Well hello good food people! It seems as though I have taken an extended vacation sans internet, not entirely true, but I did somehow manage to vacate my blog during the past several months. Grad school graduation, new job, ending a chapter in Savannah, and writing the table of contents for the next chapter sort of took a toll on inquisitive appetite. But I’m happy to report that I’m back (with an updated look) and exited to share some new adventures. This month is dedicated to all things Slow Food Savannah related, as we gear up and join forces with Well Fed for National Food Day, and next month I’ll be testing out the glorious city of LA and eating up all she has to offer – so stay tuned!

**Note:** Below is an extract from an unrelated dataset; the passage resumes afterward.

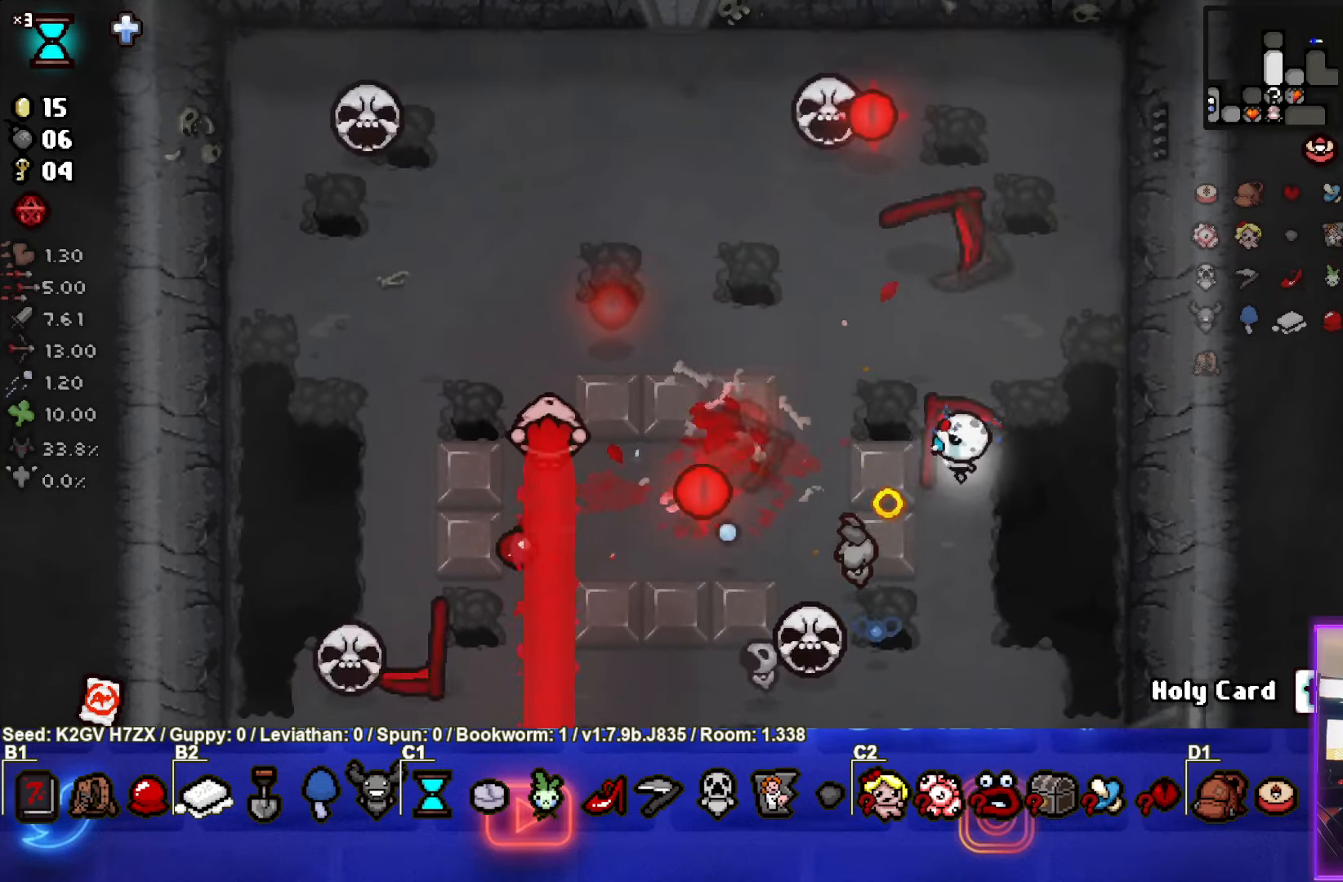
{"buttons": ["SQUARE"], "left_stick": "left", "events": [[67, "left_stick", "center"], [233, "left_stick", "up-right"], [300, "left_stick", "center"], [350, "left_stick", "left"]]}
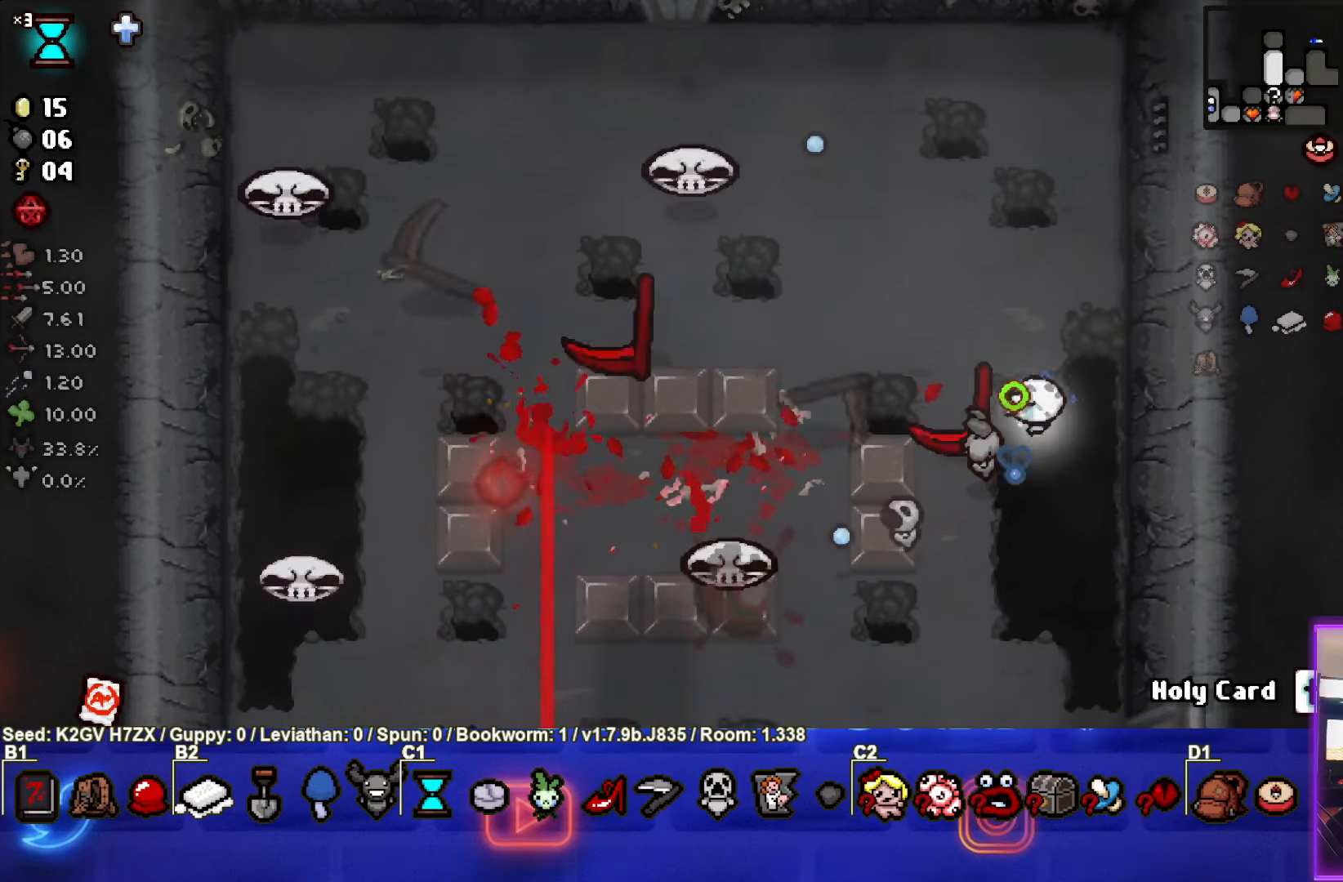
{"buttons": [], "left_stick": "up-left", "events": [[17, "SQUARE", "up"], [83, "SQUARE", "down"], [117, "left_stick", "up-left"], [250, "SQUARE", "up"]]}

A taste of what’s in season

Last week I was lucky enough to spend the afternoon at Green Bridge Farm with owner Michael Maddox and his two trusty sidekicks. We chatted about retirement (Michael is a newbie), what’s in season, the love, sweat, and tears that go into organic farming, and the great reward of finally harvesting the goods and sharing a meal with friends. Along with two of my fellow colleagues, Erin Fenley and Robyn Richardson, I’m planning an evening supper at the farm in a few weeks to initiate two great projects/organizations: Foodscape Savannah and Slow Food Savannah, both in their infancy but boasting with great potential. The first dinner will be a pilot test run and a research study. Hopefully, all is well that ends better (a saying I heard from a friend this weekend), so that this becomes a common occurrence. Michael has done a fantastic job – from designing and building his spectacular two-story southern pine home to creating the most beautiful organic garden landscape I have ever seen. He makes living on the farm a dream come true. The photo story below will help bring the afternoon to life. Enjoy and a special thanks to Michael and his tour guides. Looking forward to “The Great Escape.”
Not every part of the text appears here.